The Swiss company Wheelys is currently working with partners in China and elsewhere to deploy the Moby Mart, a mobile retail store that can drive itself around and be summoned, like an Uber, with a tap on your phone. If you’re subscribed to the Moby Mart service, you can whistle up a Mart, grab your purchases off the shelf, then pay with a phone app. No employees. No cash. No problem.
And the Moby Mart isn’t just a space-age concept. A prototype Moby Mart has been prowling the bustling streets of Shanghai for more than a year, combining recent advances in digital payment systems, autonomous vehicles, artificial intelligence, and solar power.
According to Wheelys spokesperson Per Cromwell, Moby Marts will eventually sell all sorts of things, but the initial wave is focused on corner-store type staples. “First we will aim at products for immediate consumption, like ready-made food, groceries, and coffee,” Cromwell says.
Gastronomical robotics
Everyone’s talking about the impending robot revolution, and food service is considered one of the industries most vulnerable to automation. In the fast food business, robots are now involved in making everything from burgers to pizza to sushi. And lately, food companies are developing entire restaurant models where humans need not apply at all. The Japanese hotel and restaurant Henn-Na, outside Nagasaki, uses robotic chefs, robotic servers, and robotic bartenders — a little gimmicky, to be sure, but pointing the way to the future.

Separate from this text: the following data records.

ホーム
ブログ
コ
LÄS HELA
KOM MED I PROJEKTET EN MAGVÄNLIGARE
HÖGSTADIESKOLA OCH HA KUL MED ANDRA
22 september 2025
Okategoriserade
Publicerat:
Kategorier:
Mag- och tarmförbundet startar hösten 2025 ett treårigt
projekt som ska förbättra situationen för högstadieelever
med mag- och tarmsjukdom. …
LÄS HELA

Artificial intelligence is getting into the food business as well, developing recipes, powering vending kiosks, even directly preparing our food. And expect robots to continue their infiltration of the home kitchen: Smart speakers like the Amazon Echo are already dispensing recipes via voice command, while companies like Chewbotics are developing the next wave of food service robots that will eventually migrate to your countertop — like Sally, the Salad Bot.
The dark side
For a darker vision of the future of eating, consider artist Allie Wist, a New York University professor who specializes in visual narratives about food culture and ecological concerns. Her photo essay Flooded, which recently appeared at the Visions of the Future exhibition in Hawaii, imagines the kind of food we might be eating soon if we don’t reverse global ecological degradation. Like a dark reflection of those endless online foodie photos, the Flooded images show plates full of gray shellfish, dubious-looking sea greens, and chunks of mushrooms and fungus.
A second photo essay, called Drought, is currently in the works. If the images are disturbing, that’s entirely on purpose. “The series aims to inspire people to become better acquainted with their natural landscape and how to source food from it,” Wist says. Climate change is going to be the challenge of our lifetime. And one thing we have to consider is how climate change is going to impact our food system.”